A pesar de todo no va a negar que está sumamente orgulloso de su pareja, asombrado a todo lo que puede llegar. Y lo ama con locura, con una sutileza inexistente.
— I love you. — dice Haaland. — Te quiero mucho.
Y ahí un poco se calma, las mejillas se le tornan carmesí, su corazón vuelve a latir con regularidad y no con esos pequeños saltos acrobáticos. Sonríe con sinceridad, la felicidad de tener a Erling Haaland enamorado de él llenándolo en un instante, borrando las inseguridades por el momento.
— Me too, te amo. — pierde la cabeza momentáneamente, no midiendo lo que hace y atrae del cuello al otro, obligándolo a que baje a su altura.
Bajo las estrellas y la luna son solo ellos. La nieve cae, enfriado las mejillas, convirtiendo las narices en rojo. El ruido pasa a un segundo plano, la imagen de sus compañeros corriendo hacia ellos para que no se manden una cagada desaparece de vista, se miran y solo pueden pensar en una cosa, en la persona que tienen enfrente.
Son testigos miles de personas, las cámaras los apuntan y los monitores lo reproducen para que todos los presentes lo puedan ver. Unen sus labios, cierran los ojos y se sostienen el uno al otro, uniendo sus cuerpos para mayor calidez.

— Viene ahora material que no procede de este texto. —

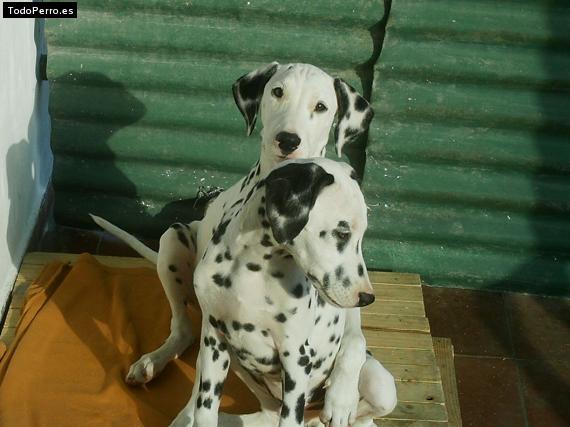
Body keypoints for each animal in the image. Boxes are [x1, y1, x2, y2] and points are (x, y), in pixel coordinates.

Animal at [169, 158, 394, 427]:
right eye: (342, 233)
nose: (367, 297)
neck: (251, 267)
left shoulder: (296, 357)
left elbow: (290, 418)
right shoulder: (214, 340)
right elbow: (205, 411)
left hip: (380, 388)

Se sostienen con delicadeza, Haaland rondando su cintura con las manos pesadas y el con sus dedos hundidos en la cabellera suelta, en las mechas de oro puro. Se siente como horas, como años del beso más dulce que han intercambiado, como si se hubiesen dicho te quiero de la forma más pura.

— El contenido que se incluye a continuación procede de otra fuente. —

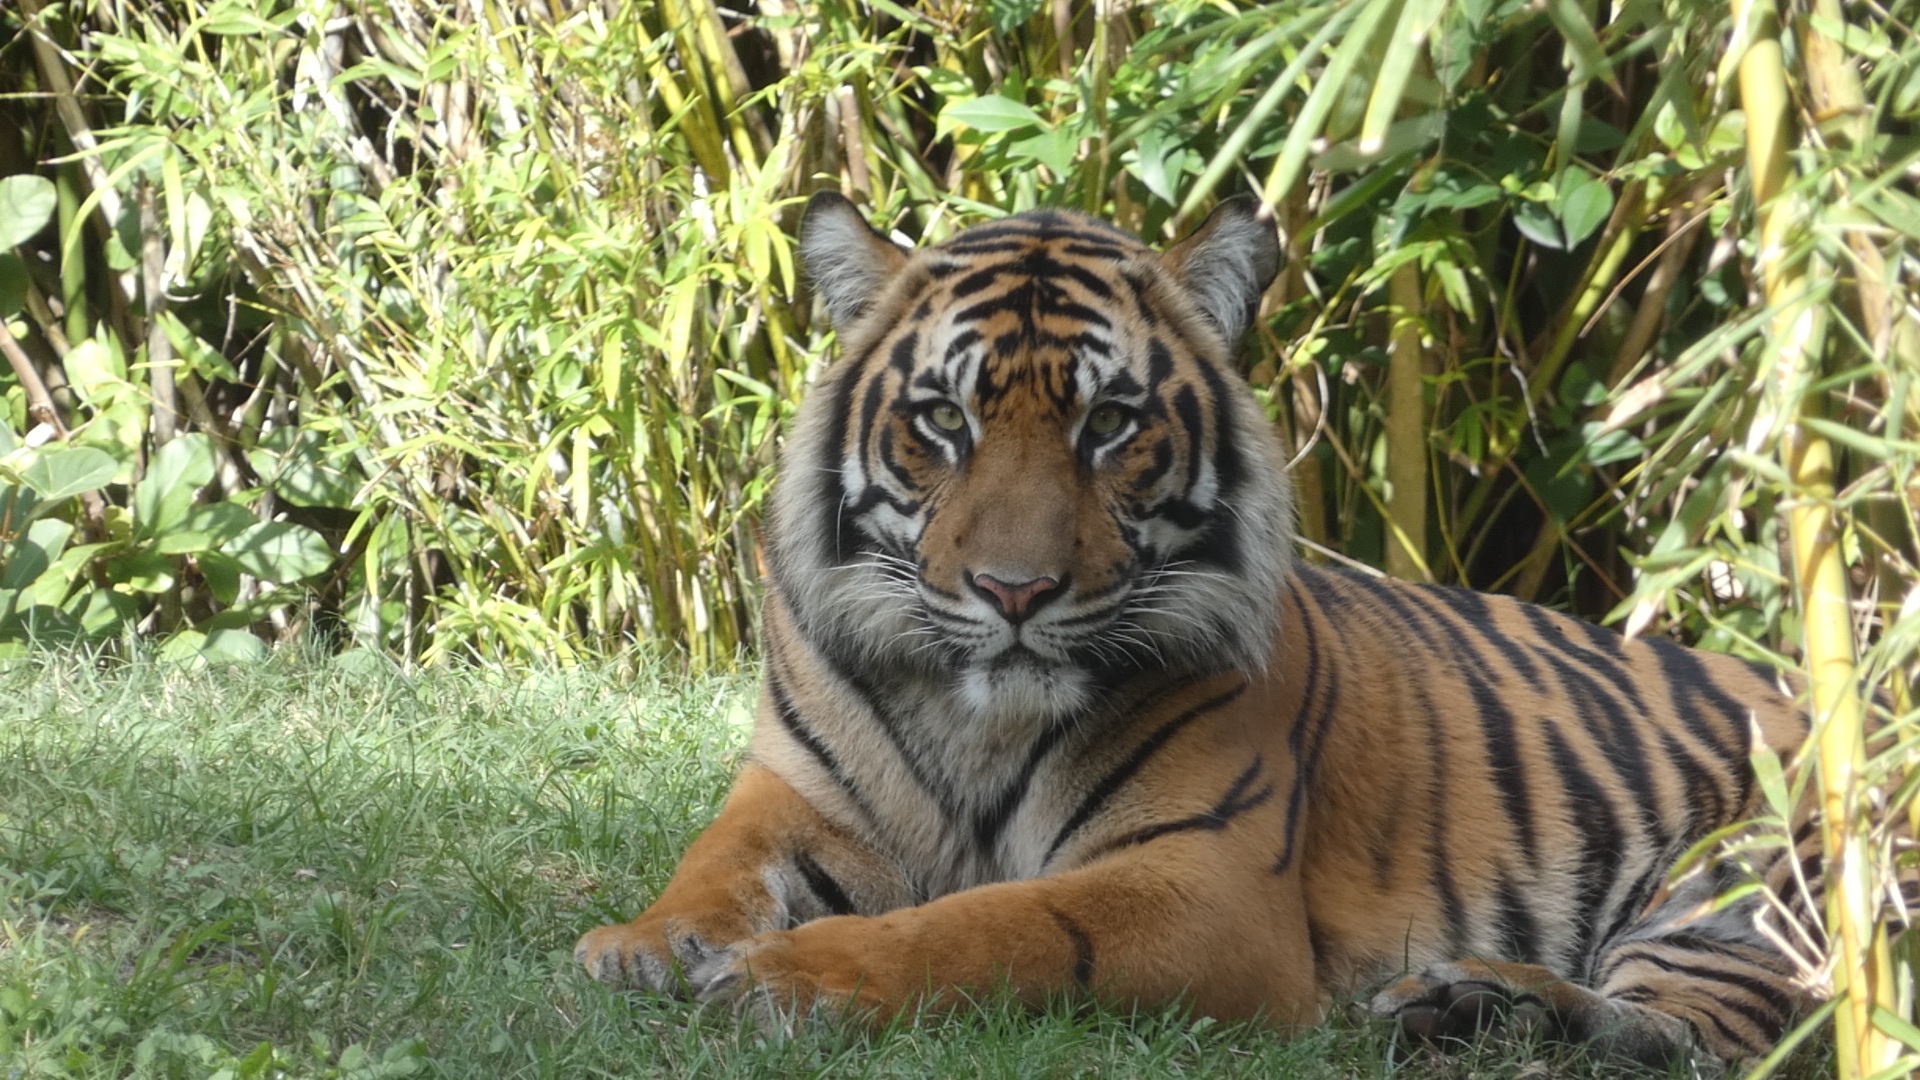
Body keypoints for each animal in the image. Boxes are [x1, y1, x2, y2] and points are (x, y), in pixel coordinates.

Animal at [575, 193, 1821, 1072]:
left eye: (1110, 424)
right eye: (943, 419)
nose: (1014, 592)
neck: (971, 717)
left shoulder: (1205, 881)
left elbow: (992, 922)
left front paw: (790, 975)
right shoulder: (798, 794)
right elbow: (714, 858)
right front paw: (641, 944)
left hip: (1744, 886)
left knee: (1693, 1038)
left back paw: (1475, 1008)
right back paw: (1466, 1006)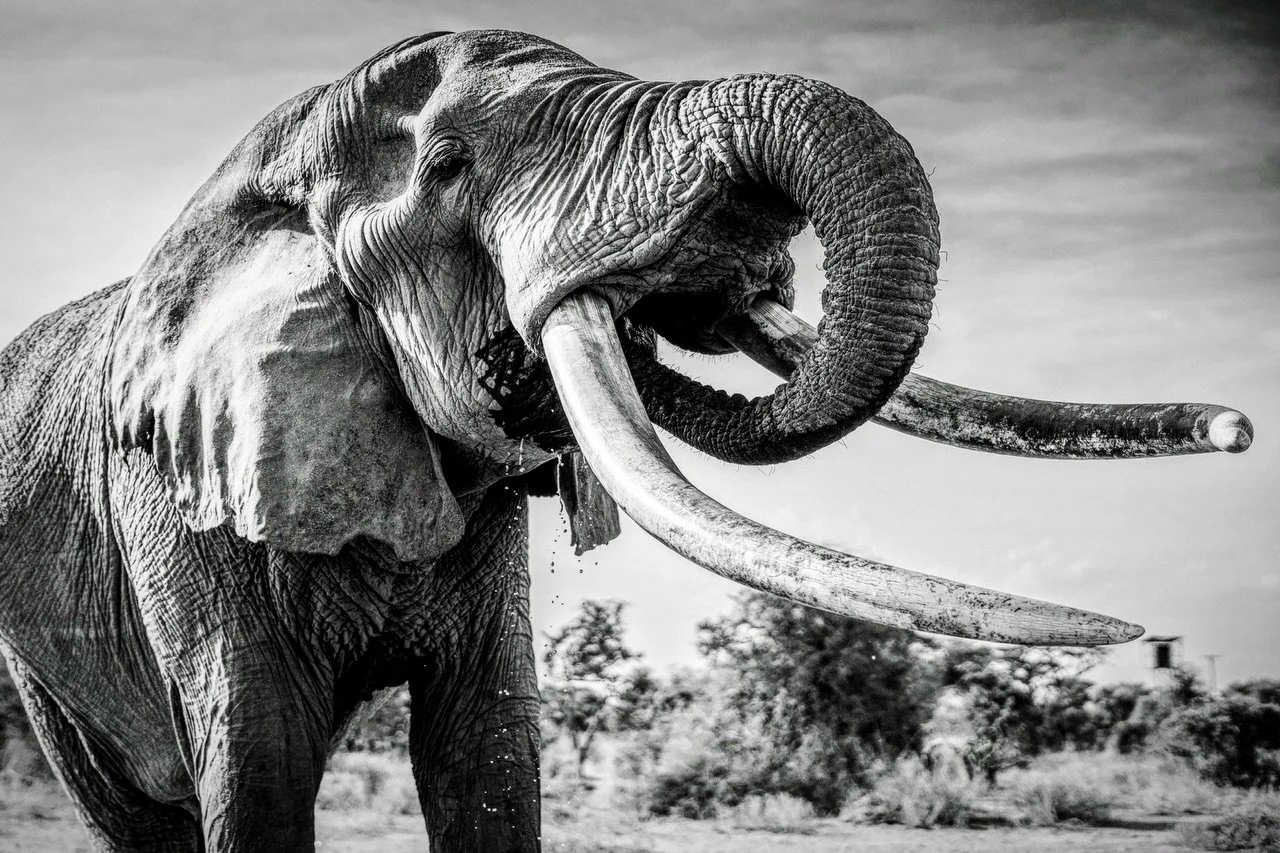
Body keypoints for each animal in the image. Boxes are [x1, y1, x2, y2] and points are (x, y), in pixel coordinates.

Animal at [0, 28, 1253, 853]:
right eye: (447, 168)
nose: (1235, 425)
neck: (264, 162)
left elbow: (490, 752)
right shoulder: (175, 496)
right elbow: (255, 757)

Es un esquema de colores perfectamente arreglados, unidos por el hilo del destino, una composición hermosa de la puesta del sol detrás de sus ojos cerrados, los naranjas y violetas llenando sus corazones como miel en un té caliente.
Puede saborear la menta en la boca de su pareja y cree fuertemente que está en el paraíso, que no tiene la oportunidad de cuestionarse nada más, no hay sufrimiento alguno si puede besarlo así hasta su última respiración.
Se separan sonrientes, todavía metidos en su propia burbuja, no sienten el shock de los presentes, o como el estadio se sume en silencio hasta que explota en estruendo.